Mais il fallait commencer, mon garçon, par te faire bien venir de la particulière. Jusque-là, partageant l'aversion de feu la comtesse, elle ne lui avait témoigné qu'une sympathie bien relative, mais Thibaut Croque-les-Coeurs n'était pas homme à se laisser rebuter. D'ailleurs, rien ne pressait, il avait le temps.

Peut-être se leurrait-elle encore de quelque illusion matrimoniale à l'endroit de Kehlmark? Thibaut fut assez étonné de la voir, devenue rentière, accompagner Kehlmark à Smaragdis. C'est même ce qui le décida à les y suivre.

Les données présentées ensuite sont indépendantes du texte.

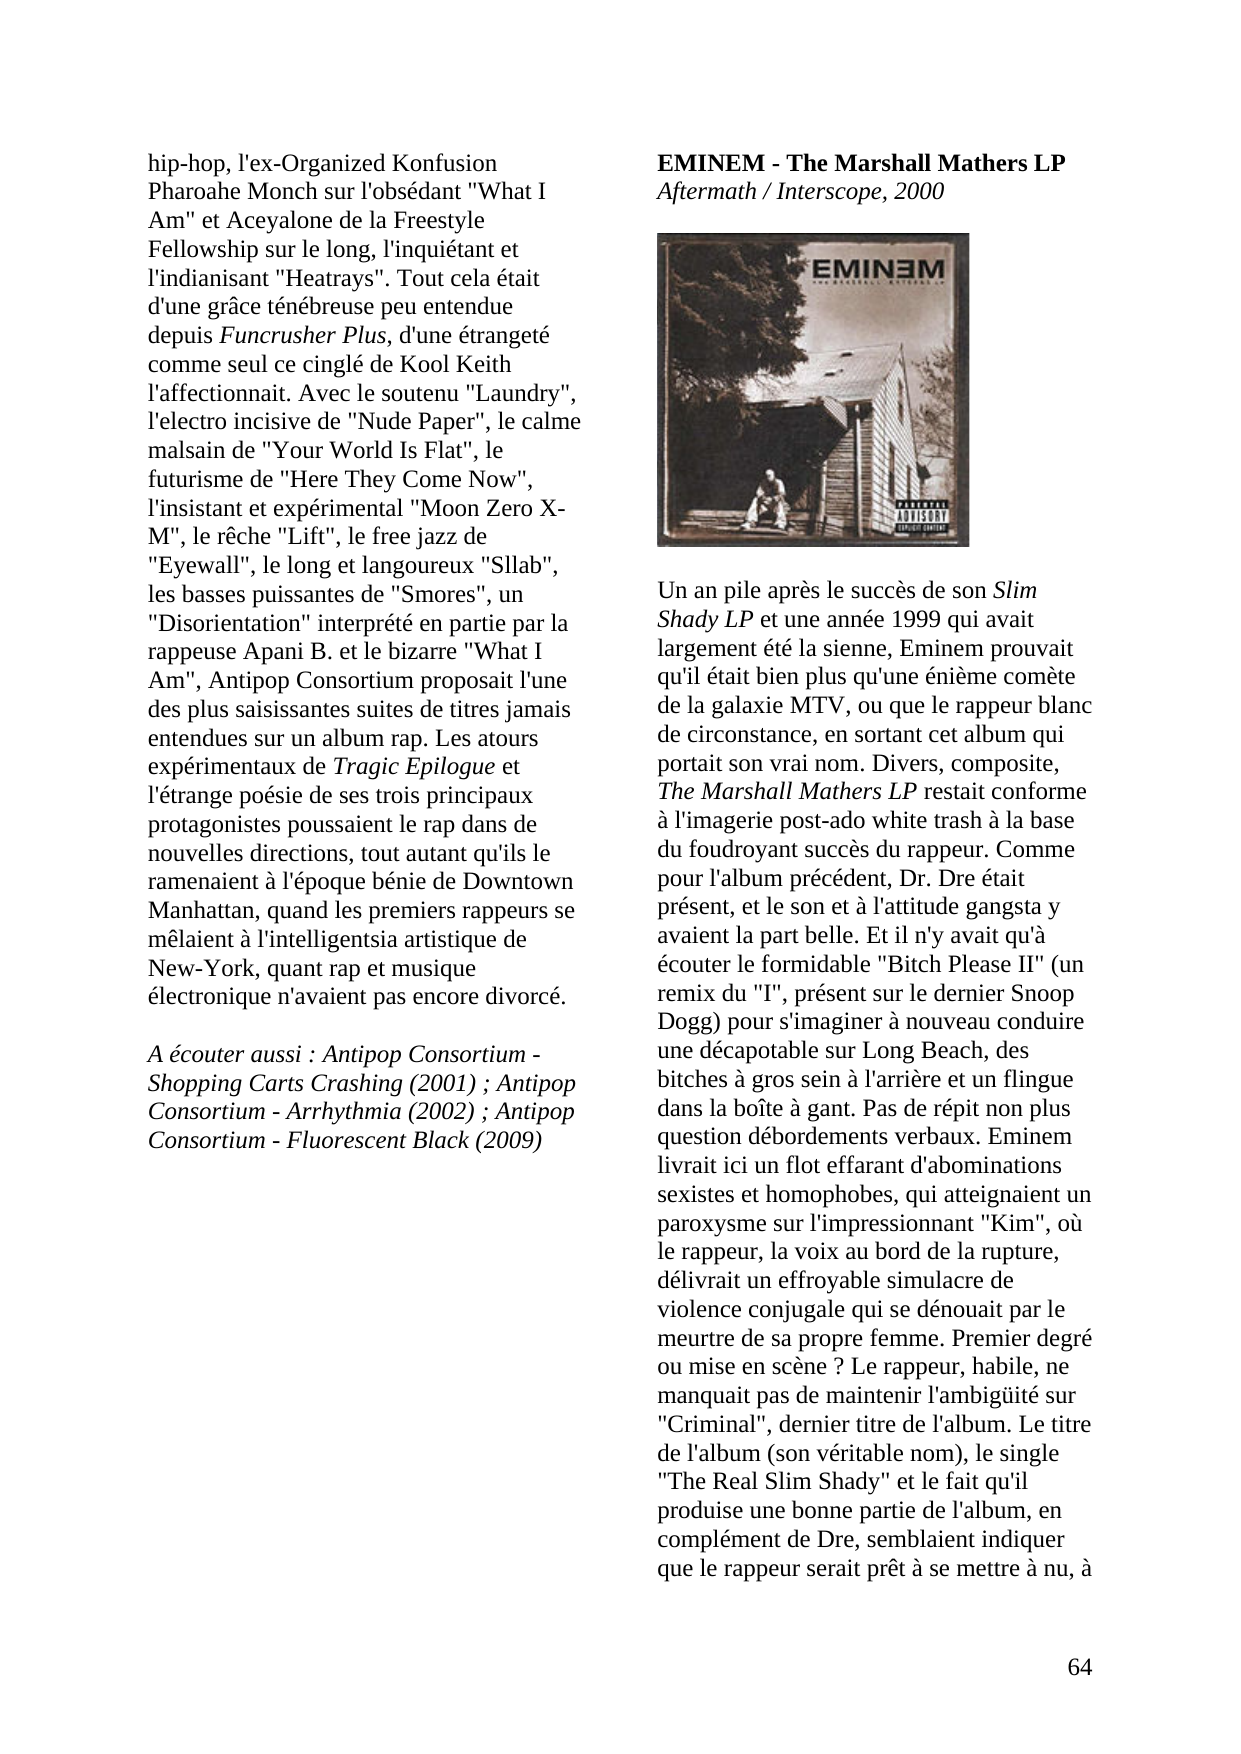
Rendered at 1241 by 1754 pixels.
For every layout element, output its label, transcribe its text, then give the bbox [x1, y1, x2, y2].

text Le nom même d'Antipop Consortium, tout comme l'excellente pochette très arty de leur premier album, révélait clairement les intentions du trio. Issus du Nuyorican Café et du mouvement Rap Meets Poetry, creuset de la scène spoken word new-yorkaise, High Priest, Beans et M. Sayyid, épaulés par le DJ E. Blaize, livraient avec Tragic Epilogue l'opposé exact de la variété rap (la pop, au sens américain du terme) devenue à la fin des 90's la forme dominante des musiques populaires. Rien de surprenant, pour un groupe qui collaborait avec DJ Vadim, citait Sun Ra et Ornette Coleman comme influences, Company Flow et Mike Ladd comme compères, et s'acoquinait avec des personnages aussi divers qu'Arto Lindsay, Alec Empire ou Vernon Reid. Inutile de chercher un hit chez Anti-Pop Consortium : Tragic Epilogue est de ces disques qui se méritent et qui se valorisent avec le temps. Cela est vrai pour la musique, sorte d'électro lent, assemblage de sons synthétiques et dépouillés, hostile aux samples trop voyants et bâtie sur des rythmiques travaillées. Cela est vrai pour les paroles, complexes, obtuses et magistralement scandées par trois voix mémorables. Et comme si cela ne suffisait pas, le trio s'adjoignait sur cet album les services de deux rappeurs cultes et virtuoses, deux vétérans de l'undergound hip-hop, l'ex-Organized Konfusion Pharoahe Monch sur l'obsédant "What I Am" et Aceyalone de la Freestyle Fellowship sur le long, l'inquiétant et l'indianisant "Heatrays". Tout cela était d'une grâce ténébreuse peu entendue depuis Funcrusher Plus, d'une étrangeté comme seul ce cinglé de Kool Keith l'affectionnait. Avec le soutenu "Laundry", l'electro incisive de "Nude Paper", le calme malsain de "Your World Is Flat", le futurisme de "Here They Come Now", l'insistant et expérimental "Moon Zero X-M", le rêche "Lift", le free jazz de "Eyewall", le long et langoureux "Sllab", les basses puissantes de "Smores", un "Disorientation" interprété en partie par la rappeuse Apani B. et le bizarre "What I Am", Antipop Consortium proposait l'une des plus saisissantes suites de titres jamais entendues sur un album rap. Les atours expérimentaux de Tragic Epilogue et l'étrange poésie de ses trois principaux protagonistes poussaient le rap dans de nouvelles directions, tout autant qu'ils le ramenaient à l'époque bénie de Downtown Manhattan, quand les premiers rappeurs se mêlaient à l'intelligentsia artistique de New-York, quant rap et musique électronique n'avaient pas encore divorcé. [148, 148, 583, 1010]
text A écouter aussi : Antipop Consortium - Shopping Carts Crashing (2001) ; Antipop Consortium - Arrhythmia (2002) ; Antipop Consortium - Fluorescent Black (2009) [148, 1039, 583, 1154]
picture [657, 233, 970, 547]
text Aftermath / Interscope, 2000 [657, 176, 1093, 205]
subtitle EMINEM - The Marshall Mathers LP [657, 148, 1093, 176]
text Un an pile après le succès de son Slim Shady LP et une année 1999 qui avait largement été la sienne, Eminem prouvait qu'il était bien plus qu'une énième comète de la galaxie MTV, ou que le rappeur blanc de circonstance, en sortant cet album qui portait son vrai nom. Divers, composite, The Marshall Mathers LP restait conforme à l'imagerie post-ado white trash à la base du foudroyant succès du rappeur. Comme pour l'album précédent, Dr. Dre était présent, et le son et à l'attitude gangsta y avaient la part belle. Et il n'y avait qu'à écouter le formidable "Bitch Please II" (un remix du "I", présent sur le dernier Snoop Dogg) pour s'imaginer à nouveau conduire une décapotable sur Long Beach, des bitches à gros sein à l'arrière et un flingue dans la boîte à gant. Pas de répit non plus question débordements verbaux. Eminem livrait ici un flot effarant d'abominations sexistes et homophobes, qui atteignaient un paroxysme sur l'impressionnant "Kim", où le rappeur, la voix au bord de la rupture, délivrait un effroyable simulacre de violence conjugale qui se dénouait par le meurtre de sa propre femme. Premier degré ou mise en scène ? Le rappeur, habile, ne manquait pas de maintenir l'ambigüité sur "Criminal", dernier titre de l'album. Le titre de l'album (son véritable nom), le single "The Real Slim Shady" et le fait qu'il produise une bonne partie de l'album, en complément de Dre, semblaient indiquer que le rappeur serait prêt à se mettre à nu, à revenir sur un passé douloureux, à se lancer dans un délicat exercice d'introspection. Et la manifestation la plus notable de cette démarche était ce "Stan", où Eminem imaginait les lettres d'un fan aux tendances autodestructrices, désespéré de n'avoir aucun retour de son idole; et auquel le rappeur répondait trop tard, sur un ton sobre, humble et paternaliste. Ajouté à cela une guitare acoustique et le refrain interprété par Dido, et l'on tenait là, en plus d'un hit international, la grande œuvre d'Eminem. Parfois, les rodomontades et l'introspection du rappeur pouvaient paraître forcées. Il abusait d'effets stylistiques avec la discrétion et la subtilité d'un éléphant (sa voix sur "Kim", la guitare électrique de "Marshall Mathers"...). Mais ça fonctionnait, ça résistait à l'épreuve des écoutes répétées. A moins d'être trop snob pour se joindre à la foule et pour acheter un album écoulé à 1,7 millions d'exemplaires dès sa première semaine de vente, The Marshall Mathers LP devait être reconnu pour le grand disque de rap que, pour une fois, nous pouvions vous procurer sans mal dans n'importe quelle crèmerie. [657, 575, 1093, 1581]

«Malheur! se disait-il, si elle reste auprès du bourgeois, c'est qu'elle se flatte de l'engluer. Fichu calcul pourtant. Le petit semble en avoir pris tout son saoul! Des nèfles, qu'il t'épousera!» — «Mais, j'y suis, ruminait-il, un autre jour en se tirant le nez ce qui, chez lui, était un signe de satisfaction, la mâtine songe à arrondir sa pelote en prenant la direction du ménage! Bon appétit! Nous ne nous en entendrons que mieux!»

Le drôle mesurait toute conscience à l'aune de la sienne. Ces malins manquent totalement de flair lorsqu'il s'agit de découvrir de nobles mobiles.

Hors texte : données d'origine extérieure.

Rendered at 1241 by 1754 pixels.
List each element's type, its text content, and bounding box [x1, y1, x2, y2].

À l'Escal-Vigor, il résolut de pousser sa pointe sans plus d'hésitation. L'ennui aidant, négligée par le Dykgrave, Mme l'Intendante ouvrirait peut-être l'oreille avec un peu plus de complaisance aux déclarations du galant cocher. Si la mijaurée continuait à se retrancher derrière ses grands airs et à se draper dans sa vertu, le gaillard se flattait d'arriver à ses fins par d'autres arguments. À bout de patience et d'action persuasive, il était bien décidé à la prendre par surprise et par la force. Où serait le mal? Diantre, elle aurait pu rencontrer un mâle plus refroidi. En fait d'avantages, le cocher se croyait au moins l'égal de son maître. La belle ne perdrait point au change.

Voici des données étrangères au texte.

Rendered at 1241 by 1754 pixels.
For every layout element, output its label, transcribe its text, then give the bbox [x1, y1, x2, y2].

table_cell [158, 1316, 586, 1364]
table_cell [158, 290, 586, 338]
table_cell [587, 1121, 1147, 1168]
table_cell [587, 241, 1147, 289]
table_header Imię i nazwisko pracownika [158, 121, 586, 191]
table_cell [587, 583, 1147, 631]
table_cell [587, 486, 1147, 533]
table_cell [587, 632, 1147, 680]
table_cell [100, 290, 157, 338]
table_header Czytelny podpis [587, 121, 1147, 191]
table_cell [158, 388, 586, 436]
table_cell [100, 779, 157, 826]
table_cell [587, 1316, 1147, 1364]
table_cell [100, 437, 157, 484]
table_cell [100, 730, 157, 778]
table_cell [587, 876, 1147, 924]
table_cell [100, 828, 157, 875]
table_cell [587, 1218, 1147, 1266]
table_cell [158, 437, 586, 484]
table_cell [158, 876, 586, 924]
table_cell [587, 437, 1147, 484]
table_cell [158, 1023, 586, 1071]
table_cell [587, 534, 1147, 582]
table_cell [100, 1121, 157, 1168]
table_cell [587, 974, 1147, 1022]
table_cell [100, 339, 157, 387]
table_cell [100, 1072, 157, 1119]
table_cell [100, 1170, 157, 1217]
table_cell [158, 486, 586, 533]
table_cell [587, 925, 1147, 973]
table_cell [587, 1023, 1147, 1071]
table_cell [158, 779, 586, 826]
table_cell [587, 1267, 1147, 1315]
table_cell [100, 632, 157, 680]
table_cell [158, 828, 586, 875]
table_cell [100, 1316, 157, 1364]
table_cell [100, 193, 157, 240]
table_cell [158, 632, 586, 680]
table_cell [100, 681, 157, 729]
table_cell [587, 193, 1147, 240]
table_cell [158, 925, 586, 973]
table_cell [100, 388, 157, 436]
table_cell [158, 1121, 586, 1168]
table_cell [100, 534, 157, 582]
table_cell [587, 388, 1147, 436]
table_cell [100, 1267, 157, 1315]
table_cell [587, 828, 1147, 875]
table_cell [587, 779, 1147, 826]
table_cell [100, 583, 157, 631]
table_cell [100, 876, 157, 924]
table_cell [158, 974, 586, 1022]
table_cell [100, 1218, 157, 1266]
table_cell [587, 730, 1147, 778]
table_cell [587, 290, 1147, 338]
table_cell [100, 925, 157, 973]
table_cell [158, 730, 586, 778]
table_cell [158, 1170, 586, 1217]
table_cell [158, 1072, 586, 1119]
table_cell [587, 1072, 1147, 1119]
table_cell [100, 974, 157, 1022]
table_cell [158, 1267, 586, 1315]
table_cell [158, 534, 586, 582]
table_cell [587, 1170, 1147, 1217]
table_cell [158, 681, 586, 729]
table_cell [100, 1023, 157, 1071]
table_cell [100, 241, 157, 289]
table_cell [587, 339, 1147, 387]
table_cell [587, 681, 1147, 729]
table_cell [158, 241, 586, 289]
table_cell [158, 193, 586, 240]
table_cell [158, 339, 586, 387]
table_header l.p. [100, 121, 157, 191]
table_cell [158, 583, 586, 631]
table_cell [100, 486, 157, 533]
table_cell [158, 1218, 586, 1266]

Kehlmark continuait donc à s'accommoder du ton et des façons de ce loustic égrillard, sur le caractère et le fond duquel il s'était totalement mépris. Le comte était même tenté de croire cette licence et ce cynisme dictés par un excès de franchise, une largesse de vue presque philosophique et analogue à ses propres conceptions.